179. Based on Question #13 from EducationalQuestions.com:   How would you grade spelling quizzes or written answers on any test for a student who appears to be dyslexic? He has not been labelled as so by any test that I am aware of, but he can't read aloud without help with basically every word. Also, his discussion answers are impossible to read. The letters do not make words. It's as if they're jumbled up.

The first thing you may wish to do is to refer this students for testing. Definitely, there is a problem here and it is better to find out what the problem is ASAP.

However, I would like to comment on the technique of having students read aloud.

The first step in TEACHING reading is to provide the necessary background experiences for students to understand, BEFORE they read, they key ideas and the key concepts in the reading selection. Thus, ALL reading INSTRUCTION needs to begin with an experience where the students develop the necessary concepts and have the opportunity to LISTEN and SPEAK the language they are about to read.

The second step in TEACHING reading is to provide for the students the WRITTEN WORDS they just heard and spoke during the background experience so that ALL key words are heard, spoken and seen BEFORE the reading. Thus, students are provided an opportunity to perceive the experience and the words that describe the experience.

Now the students --having listened to, spoken and seen the words they are about to read-- are ready for the third step in TEACHING reading: They must hear someone --the teacher or a tape-- reading the selection so that they hear the selection being read with good intonation and proper rhythm and pace. At this time the teacher may wish to use a technique where (s)he reads and stops at any one point in the reading selection. The students read only ONE word after the teacher stops and then the teacher continues reading aloud with fluency, intonation, rhythm and appropriate speed. This technique gives students the opportunity to decode or decipher the words they have seen before in isolation.

Finally, the students read the selection silently and proceed to do follow-up oral discussions or other instructional activities where they can provide evidence of understanding.

READING ALOUD by students should never be done on NEW reading selections.

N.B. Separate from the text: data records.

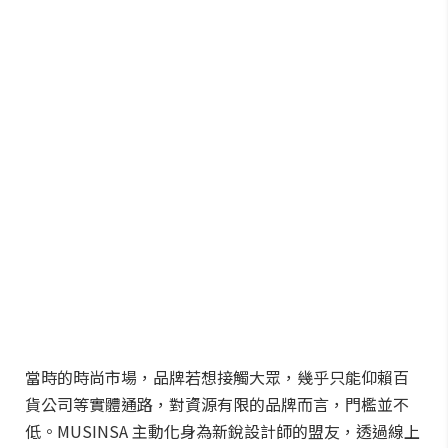
當時的時尚市場，品牌若想接觸大眾，幾乎只能仰賴百
貨公司等實體通路，對資源有限的品牌而言，門檻並不
低。MUSINSA 主動化身為新銳設計師的盟友，透過線上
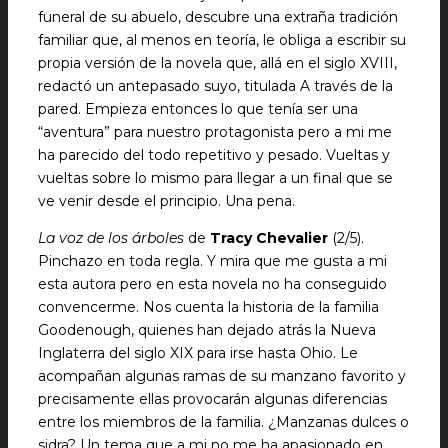
funeral de su abuelo, descubre una extraña tradición
familiar que, al menos en teoría, le obliga a escribir su
propia versión de la novela que, allá en el siglo XVIII,
redactó un antepasado suyo, titulada A través de la
pared. Empieza entonces lo que tenía ser una
“aventura” para nuestro protagonista pero a mi me
ha parecido del todo repetitivo y pesado. Vueltas y
vueltas sobre lo mismo para llegar a un final que se
ve venir desde el principio. Una pena.
La voz de los árboles
de
Tracy Chevalier
(2/5).
Pinchazo en toda regla. Y mira que me gusta a mi
esta autora pero en esta novela no ha conseguido
convencerme. Nos cuenta la historia de la familia
Goodenough, quienes han dejado atrás la Nueva
Inglaterra del siglo XIX para irse hasta Ohio. Le
acompañan algunas ramas de su manzano favorito y
precisamente ellas provocarán algunas diferencias
entre los miembros de la familia. ¿Manzanas dulces o
sidra? Un tema que a mi no me ha apasionado en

Students should read aloud ONLY previously mastered reading selections. Reading selections to be read aloud should be those that students
(1) fully understand because they were provided the necessary background experience(s);
(2) have listened to, and spoken, the key words in the reading selection;
(3) have seen the written words BEFORE actually silently reading along with the teacher, or another person, or a tape;
(4) have repeatedly silently read so that they truly can read aloud with fluency, with intonation, with feelings, with rhythm and at an appropriate pace.

Reading aloud, during adult life, is rarely done by most people. Teachers, librarians, actors, newscasters, etc., are among the adults that read aloud as part of their jobs. Most people need not read aloud to make a living. Thus, reading aloud should be done as if the reader is talking, not as if the reader is reading for the first time a selection.

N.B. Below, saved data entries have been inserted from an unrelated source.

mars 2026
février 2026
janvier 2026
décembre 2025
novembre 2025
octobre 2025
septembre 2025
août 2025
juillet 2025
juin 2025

TEACHING reading aloud requires teaching many pre-requisite skills, as indicated above. No student should be asked to read aloud a reading selection that the student encounters for the very first time.

Now, about writing: If a student has a very difficult handwriting, you may wish to have the student word-process (h)is/er composition rather than writing it by hand. This way the student can spell-check as (s)he types (h)is/er composition.

If the student just does NOT know how to spell, you may wish to have the student DICTATE the composition to another student, or to a tutor or assistant. Then that other person can word-process the dictation and show the student how the words (s)he has said can be written down. The student can then re-copy (h)is/er own words using a word-processor or in (h)is/er own handwriting.